I’ve tried two different audio interfaces, three different audio cables now, varied instruments (digital keyboard, acoustic instrument via external microphone), two different computers, and three version of SuperCollider.

In the past when performing with SuperCollider, I’ve used FireWire with no issues on my 2014 MacBook Pro. I’m wondering if using USB has anything to do with it. Both my interfaces and computers have different USB types, so I’ve technically tried different USB cables, but my only guess is maybe I need better USB cables. I’m going to try that (ferrite bead), as well as recording into another software, but I don’t think that’ the issue.

The biggest thing that’s confusing me is that I can get the glitches/distortion to STOP by playing louder, and sometimes it starts when I’m NOT even playing - I’ll hear a few small cracks, start playing something, and then it fully glitches…I play a little louder, and it goes away.

In the cases where you are using external soundscards (Audio Box, Focusrite) are the
headphones through the external interface or straight from you mac?

Headphones through the mac, and as you mentioned in a previous post, it seems like that’s the problem!!

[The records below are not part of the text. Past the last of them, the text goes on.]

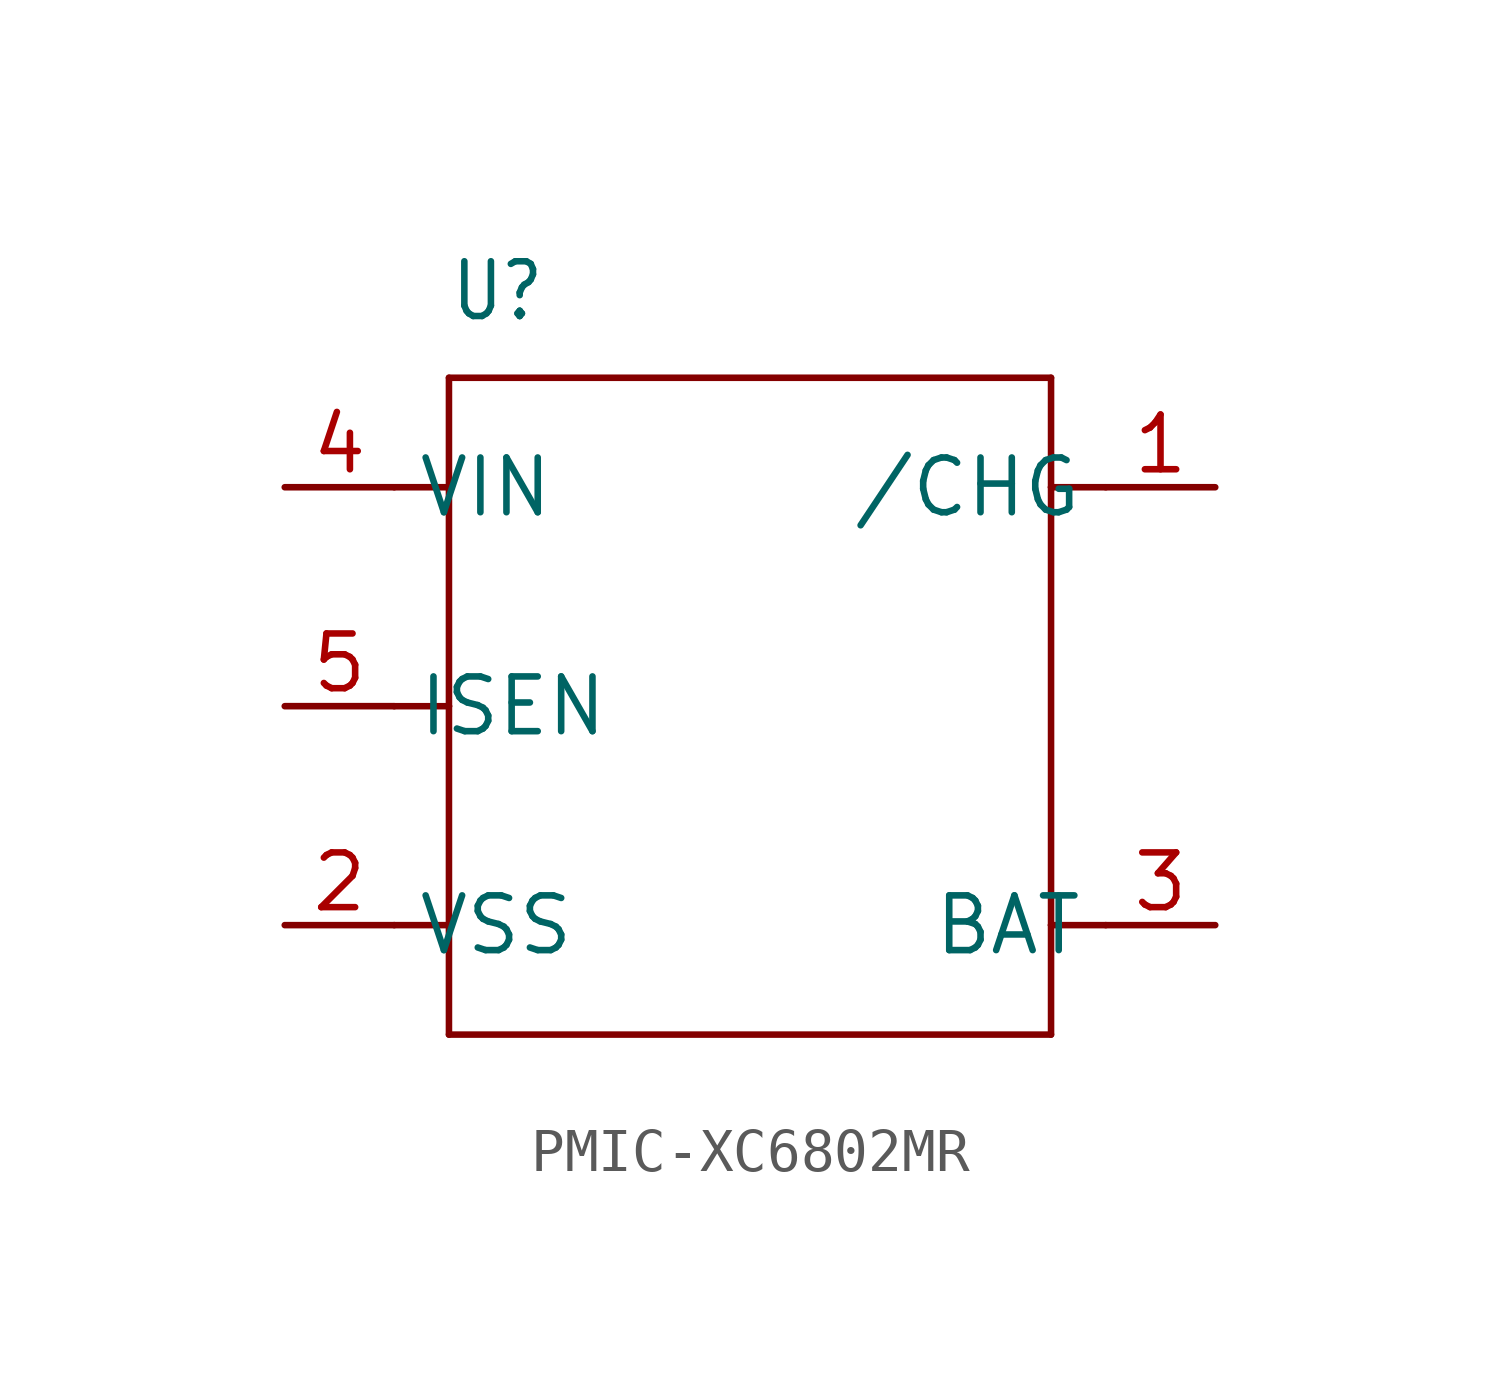
<source format=kicad_sym>
(kicad_symbol_lib
  (version 20231120)
  (generator "kicad_symbol_editor")
  (generator_version "8.0")
  (symbol "PMIC-XC6802MR"
    (property "Reference" "U"
      (at -7.62 8.89 0)
      (effects (font (size 1.27 1.079)) (justify left bottom)))
    (property "Value" ""
      (at -7.62 7.62 0)
      (effects (font (size 1.27 1.079)) (justify left bottom)))
    (property "ki_locked" ""
      (at 0 0 0)
      (effects (font (size 1.27 1.27))))
    (symbol "PMIC-XC6802MR_1_0"
      (polyline (pts (xy -8.89 -5.08) (xy -7.62 -5.08)) (stroke (width 0.152) (type solid)) (fill (type none)))
      (polyline (pts (xy -8.89 0) (xy -7.62 0)) (stroke (width 0.152) (type solid)) (fill (type none)))
      (polyline (pts (xy -8.89 5.08) (xy -7.62 5.08)) (stroke (width 0.152) (type solid)) (fill (type none)))
      (polyline (pts (xy -7.62 -7.62) (xy -7.62 -5.08)) (stroke (width 0.152) (type solid)) (fill (type none)))
      (polyline (pts (xy -7.62 -5.08) (xy -7.62 0)) (stroke (width 0.152) (type solid)) (fill (type none)))
      (polyline (pts (xy -7.62 0) (xy -7.62 5.08)) (stroke (width 0.152) (type solid)) (fill (type none)))
      (polyline (pts (xy -7.62 5.08) (xy -7.62 7.62)) (stroke (width 0.152) (type solid)) (fill (type none)))
      (polyline (pts (xy -7.62 7.62) (xy 6.35 7.62)) (stroke (width 0.152) (type solid)) (fill (type none)))
      (polyline (pts (xy 6.35 -7.62) (xy -7.62 -7.62)) (stroke (width 0.152) (type solid)) (fill (type none)))
      (polyline (pts (xy 6.35 -5.08) (xy 6.35 -7.62)) (stroke (width 0.152) (type solid)) (fill (type none)))
      (polyline (pts (xy 6.35 5.08) (xy 6.35 -5.08)) (stroke (width 0.152) (type solid)) (fill (type none)))
      (polyline (pts (xy 6.35 7.62) (xy 6.35 5.08)) (stroke (width 0.152) (type solid)) (fill (type none)))
      (polyline (pts (xy 7.62 -5.08) (xy 6.35 -5.08)) (stroke (width 0.152) (type solid)) (fill (type none)))
      (polyline (pts (xy 7.62 5.08) (xy 6.35 5.08)) (stroke (width 0.152) (type solid)) (fill (type none)))
      (pin bidirectional line (at 10.16 5.08 180) (length 2.54) (name "/CHG" (effects (font (size 1.27 1.27)))) (number "1" (effects (font (size 1.27 1.27)))))
      (pin bidirectional line (at -11.43 -5.08 0) (length 2.54) (name "VSS" (effects (font (size 1.27 1.27)))) (number "2" (effects (font (size 1.27 1.27)))))
      (pin bidirectional line (at 10.16 -5.08 180) (length 2.54) (name "BAT" (effects (font (size 1.27 1.27)))) (number "3" (effects (font (size 1.27 1.27)))))
      (pin bidirectional line (at -11.43 5.08 0) (length 2.54) (name "VIN" (effects (font (size 1.27 1.27)))) (number "4" (effects (font (size 1.27 1.27)))))
      (pin bidirectional line (at -11.43 0 0) (length 2.54) (name "ISEN" (effects (font (size 1.27 1.27)))) (number "5" (effects (font (size 1.27 1.27))))))))
</source>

I did about about an hour of testing last night using an external interface as input and the same external interface as output, and had no issues using SuperCollider or Audacity.

I’m going to keep testing throughout the day and mark you previous suggestion as the solution is all goes well. Thanks for the help, both you and Jordan.

I think this is it! Thank you! Fingers crossed

If you absolutely need to use you built-in headphone out with an external audio interface as input, you should try creating an agregate device in Audio Midi Setup. The safer option is definitely to use only one interface - either the built-in with built-in headphones out or an external interface with a phones out from the interface.